The Michigan plot (a partial analogy is to Mussolini's Blackshirt thugs kidnapping and murdering Giacomo Matteoti in 1924), the Capitol Putsch, and efforts to reshape electoral practice all portend the twisting of our political system into a sick travesty of democracy. We are in a Constitutional crisis due to a combination of mass ignorance and the sadistic greed of 'our' economic elites.
Quote:Yes, in prior crisis nobody had trouble about getting behind change. Democracy, not being on the wrong side of colonial imperialism, slavery, enabling the industrial revolution over a government controlled by agriculturalists, letting the government regulate the economy and containing expansionists powers all attracted the youth of the time. This time, the need seems less pressing to a rural population who doesn't see the difficulties as clearly. At the time Covid was politicized, it was more an urban problem. Prejudice is desired in the rural areas. Attempts to overthrow democracy weren't as obvious. The environment still seems wild and exploitable enough. Trump's criminality was not as obvious. It is still not clear that the rural folk will see the problems, but two votes in the Senate might be possible?
'Our' economic elites seek to impose pervasive change -- a monopolized economy with a command system with political leaders responsible exclusively to that elite. They will create an economic crisis or manufacture some military disaster that mandates coalescence around their agenda through a puppet resembling Berzelius Windrip in Sinclair Lewis' It Can't Happen Here. Just as the political leaders will be responsible to those elites, so will we. We will work as they dictate and spend as they dictate, all in the name of prosperity. We will appear happy because we will be punished for any complaint. We will experience only what those elites tolerate.

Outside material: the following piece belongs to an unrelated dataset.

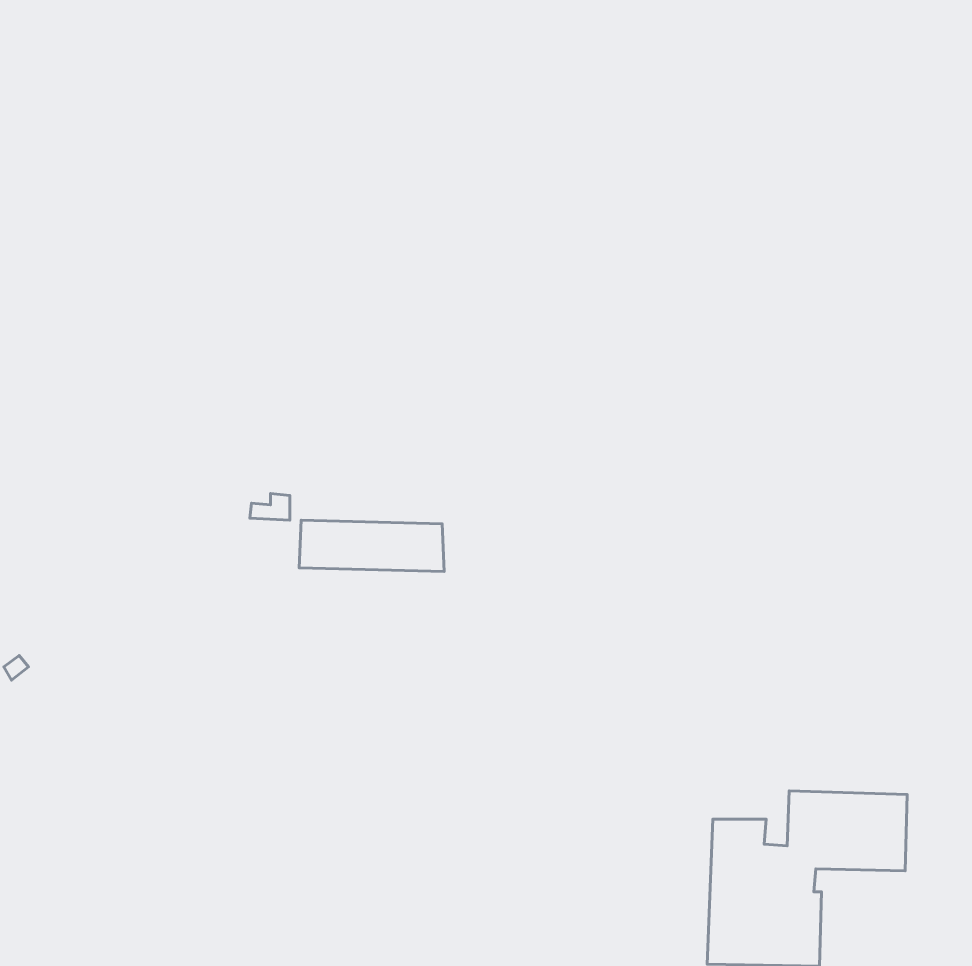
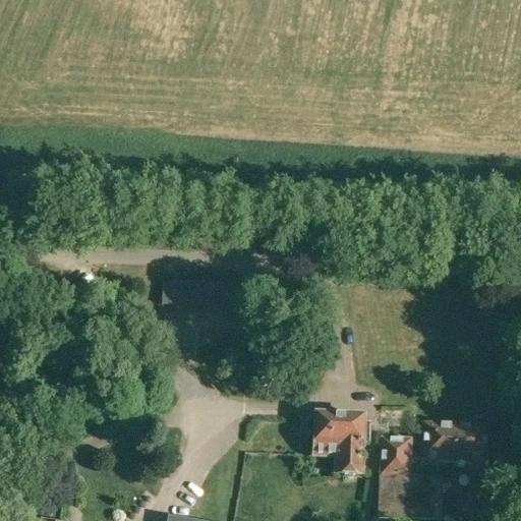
building: none -> [312,414,368,473]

Some change mandates resistance. If we must choose between an economic depression and tyranny, then we must accept the depression. If we all share much the same plight then such will itself be cause for solidarity that underpins a civil society. All forms of tyranny eventually become "every man for himself" or derive from such.
The ideal subject of totalitarian rule is not the convinced Nazi or the dedicated Communist but instead the people for whom the distinction between fact and fiction, true and false, no longer exists -- Hannah Arendt.